Most would view the comment as flippant.
Colin honestly appreciated the honesty.
He appreciated the notice he received twenty minutes later a lot less. Especially when the other hero, sounding sick to his stomach, suggested they bring a full-blown decontamination unit.
-----
Calvin Tiggs, one of the many lost souls trying to make ends meet with part time jobs and night school, turned to his boss. "Ummm, sir? Should we call someone? I've never heard of someone finishing two Challengers at once!"
Humphrey Blanc, one of the even greater damned who had no chance of every rising above the role of assistant manager, since the actual manager was also the owner and not looking to franchise, replied. "Look Calvin, let me tell you something that old Bob told me. If some lucky punk comes in and beats the game, take a pic to advertise and to prove they can't pull a repeat. If someone tries for two, gouge their stupid asses and make sure to have them sign the waiver first. But if a kid comes in, looking like Hell, you feed them till you they're done, stay VERY FUCKING POLITE, and hope whatever they're dealing with doesn't follow them here. You get me?"

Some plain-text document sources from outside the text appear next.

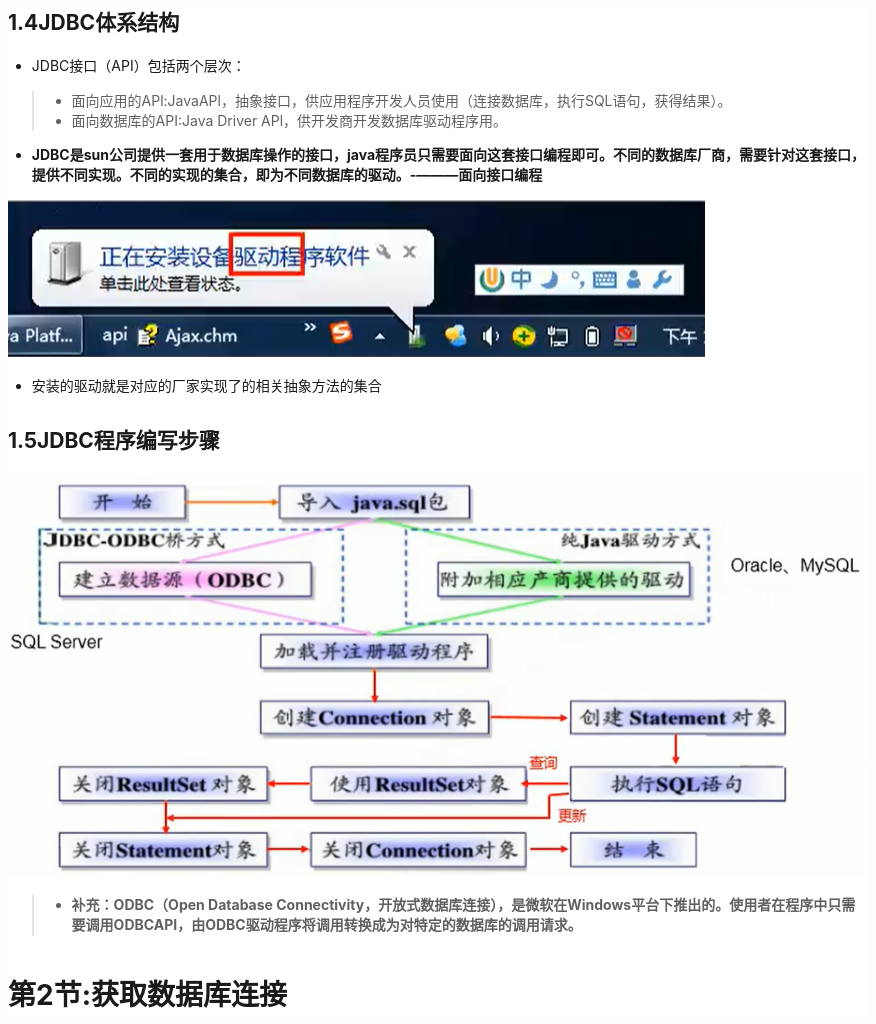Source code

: ## 1.4JDBC体系结构

- JDBC接口（API）包括两个层次：

>- 面向应用的APl:JavaAPl，抽象接口，供应用程序开发人员使用（连接数据库，执行SQL语句，获得结果）。
>- 面向数据库的API:Java Driver APl，供开发商开发数据库驱动程序用。

- **JDBC是sun公司提供一套用于数据库操作的接口，java程序员只需要面向这套接口编程即可。不同的数据库厂商，需要针对这套接口，提供不同实现。不同的实现的集合，即为不同数据库的驱动。-———面向接口编程**

![image-20200418183853859](图片.assets/image-20200418183853859.png)

- 安装的驱动就是对应的厂家实现了的相关抽象方法的集合

## 1.5JDBC程序编写步骤

![image-20200418184059470](图片.assets/image-20200418184059470.png)

>- **补充：ODBC（Open Database Connectivity，开放式数据库连接），是微软在Windows平台下推出的。使用者在程序中只需要调用ODBCAPI，由ODBC驱动程序将调用转换成为对特定的数据库的调用请求。**

# 第2节:获取数据库连接
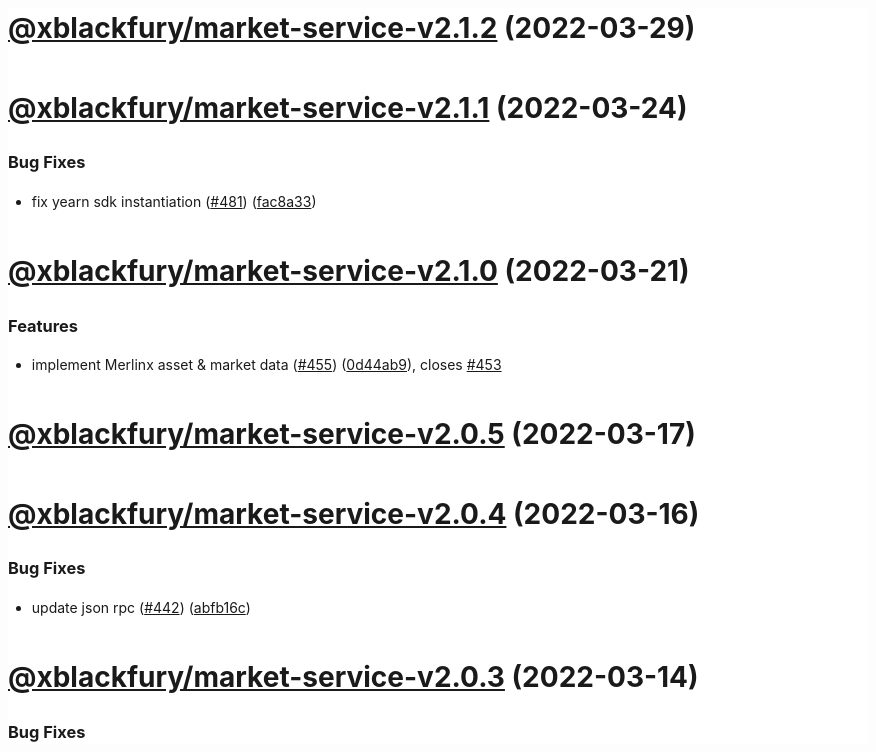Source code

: # [@xblackfury/market-service-v2.1.2](https://github.com/xnephilim/lib/compare/@xblackfury/market-service-v2.1.1...@xblackfury/market-service-v2.1.2) (2022-03-29)

# [@xblackfury/market-service-v2.1.1](https://github.com/xnephilim/lib/compare/@xblackfury/market-service-v2.1.0...@xblackfury/market-service-v2.1.1) (2022-03-24)


### Bug Fixes

* fix yearn sdk instantiation ([#481](https://github.com/xnephilim/lib/issues/481)) ([fac8a33](https://github.com/xnephilim/lib/commit/fac8a339f193813e9074953f38d27fbf6b3ea6df))

# [@xblackfury/market-service-v2.1.0](https://github.com/xnephilim/lib/compare/@xblackfury/market-service-v2.0.5...@xblackfury/market-service-v2.1.0) (2022-03-21)


### Features

* implement Merlinx asset & market data ([#455](https://github.com/xnephilim/lib/issues/455)) ([0d44ab9](https://github.com/xnephilim/lib/commit/0d44ab931153cffab81a923f24814e41a2f898ba)), closes [#453](https://github.com/xnephilim/lib/issues/453)

# [@xblackfury/market-service-v2.0.5](https://github.com/xnephilim/lib/compare/@xblackfury/market-service-v2.0.4...@xblackfury/market-service-v2.0.5) (2022-03-17)

# [@xblackfury/market-service-v2.0.4](https://github.com/xnephilim/lib/compare/@xblackfury/market-service-v2.0.3...@xblackfury/market-service-v2.0.4) (2022-03-16)


### Bug Fixes

* update json rpc ([#442](https://github.com/xnephilim/lib/issues/442)) ([abfb16c](https://github.com/xnephilim/lib/commit/abfb16c3d28fa40bbb20e9834d95dca9d13e008a))

# [@xblackfury/market-service-v2.0.3](https://github.com/xnephilim/lib/compare/@xblackfury/market-service-v2.0.2...@xblackfury/market-service-v2.0.3) (2022-03-14)


### Bug Fixes
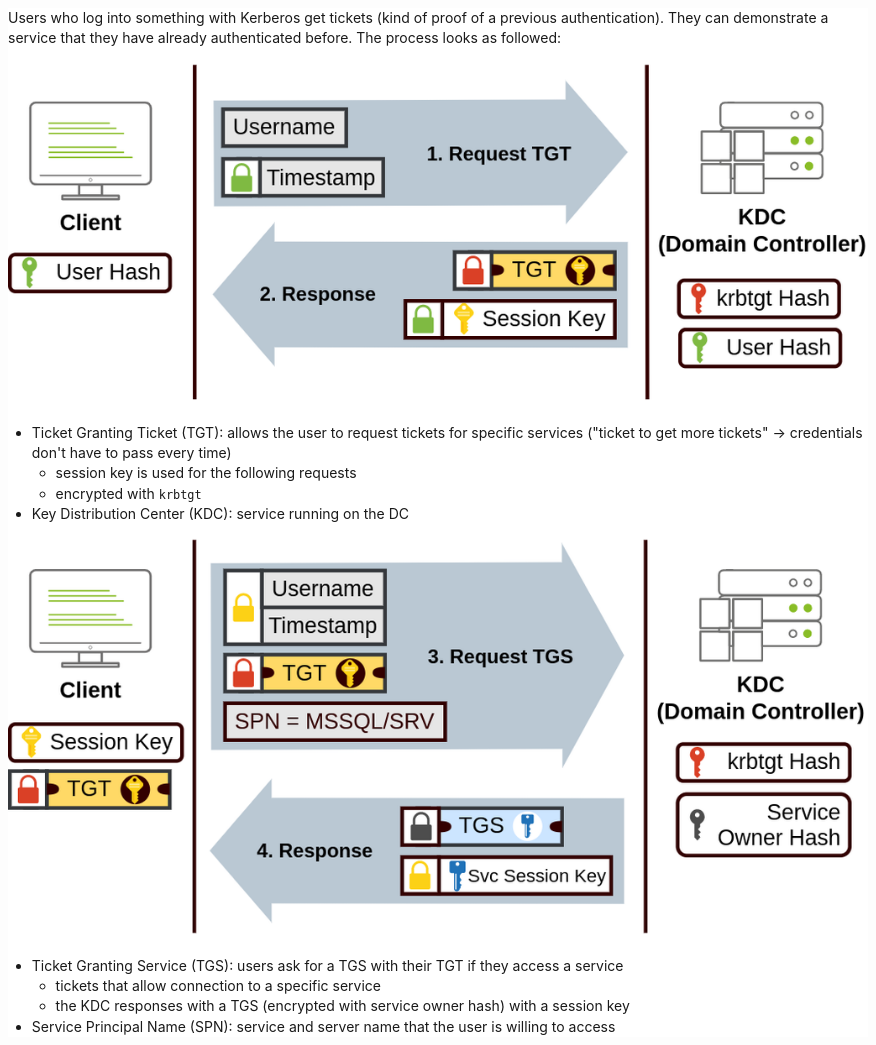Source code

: Users who log into something with Kerberos get tickets (kind of proof of a previous authentication). They can demonstrate a service that they have already authenticated before. The process looks as followed:

![Kerberos 1](./images/kerberos_0.png)

* Ticket Granting Ticket (TGT): allows the user to request tickets for specific services ("ticket to get more tickets" -> credentials don't have to pass every time)
  * session key is used for the following requests
  * encrypted with `krbtgt`
* Key Distribution Center (KDC): service running on the DC

![Kerberos 2](./images/kerberos_1.png)

* Ticket Granting Service (TGS): users ask for a TGS with their TGT if they access a service
  * tickets that allow connection to a specific service
  * the KDC responses with a TGS (encrypted with service owner hash) with a session key
* Service Principal Name (SPN): service and server name that the user is willing to access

Calvin took a long hard look at the skinny teen demolishing her second plate of meat and grease without pause. He also noticed the wet hair, mismatched gym clothes and too-small flip-flops along with a thousand yard stare. "Yeah...yeah I get it."
"Don't worry too much. Even possible crazies don't usually kill the cook. And when word gets around, a dozen idiots from the college football team will try and fail in the next week. Easy money!"
Oblivious, Taylor just kept feeding her healing factor, still convinced she needed to smother a bender that had never happened.